Kansas Wildlife Federation

Our Roots in the Free State Soil

The Kansas Wildlife Federation was organized in 1950, under the name of the "Kansas Association for Wildlife" or KAW. Even from its inception, the path the organization would take was clear: we take pride in being part of this state. While we all know that factors outside of Kansas affect our state's wildlife, we take pride in doing what we can right here to make the world a better place. That means that when we go to county councils or when we go to the state capitol, we're not just talking to officials - we're talking to neighbors. Our founder, Larry Wagner, probably said it best:

The aims of KAW are high. They are these; to instill in the heart and mind of every citizen of the state, [whether] a sportsman or not, an awareness of the necessity of adopting sound conservation methods as a way of life.

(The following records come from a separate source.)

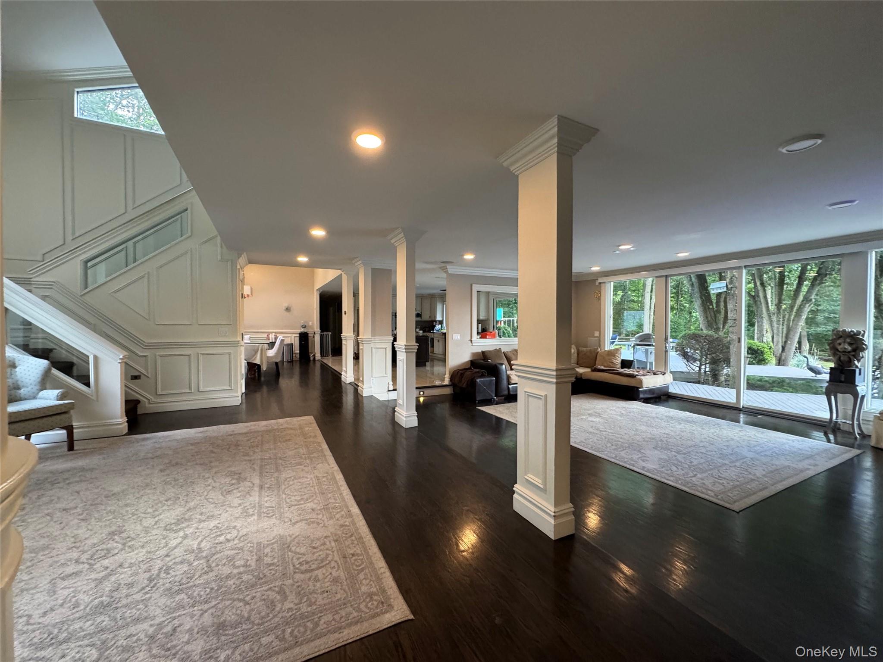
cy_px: 331
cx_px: 442
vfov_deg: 85.7
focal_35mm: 14
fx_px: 357
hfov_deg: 102.1
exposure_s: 1/60
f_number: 2.2
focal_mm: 2.22
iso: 320
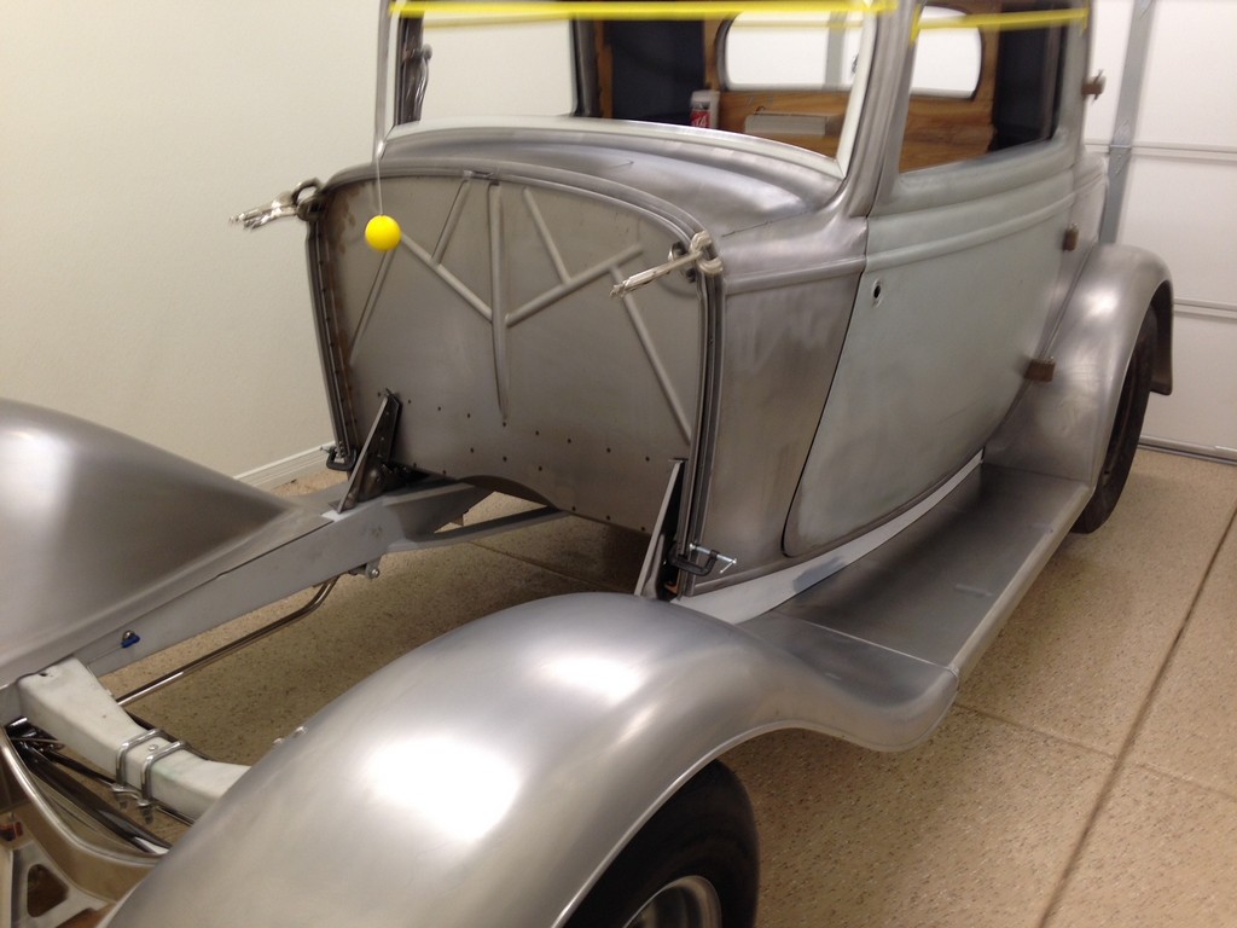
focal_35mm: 33
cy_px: 464
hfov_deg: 55.4
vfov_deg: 42.9
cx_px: 618
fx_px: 1179
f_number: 2.4
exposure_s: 1/20
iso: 50
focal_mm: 4.12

Life is tied to the soil; a sick land produces sick bodies be they human bodies or those of wildlife; a sick land produces little of value to the farmer or the hunter. We have lived so long under the conditions of the earth as we now know them that most people have forgotten that the streams of Kansas once ran clean pure water, unpolluted by filth of cities; unclogged by the eroded topsoil of our hills. Few people notice the cavernous gullies in our fields, the weedy growths in our pastures. They have become the standard; the badge of generations, and we accept them. It need not be thus.

When KAW became the state affiliate of the National Wildlife Federation in the early 1960s, the name changed to the Kansas Wildlife Federation. Being a separate organization allied with a national body gives us the best of both worlds: we are accountable only to our friends and neighbors here at home - but at the same time, we are connected to a nationwide network of organizations, and that gives us the ability to make an impact on the national level as well as the local one.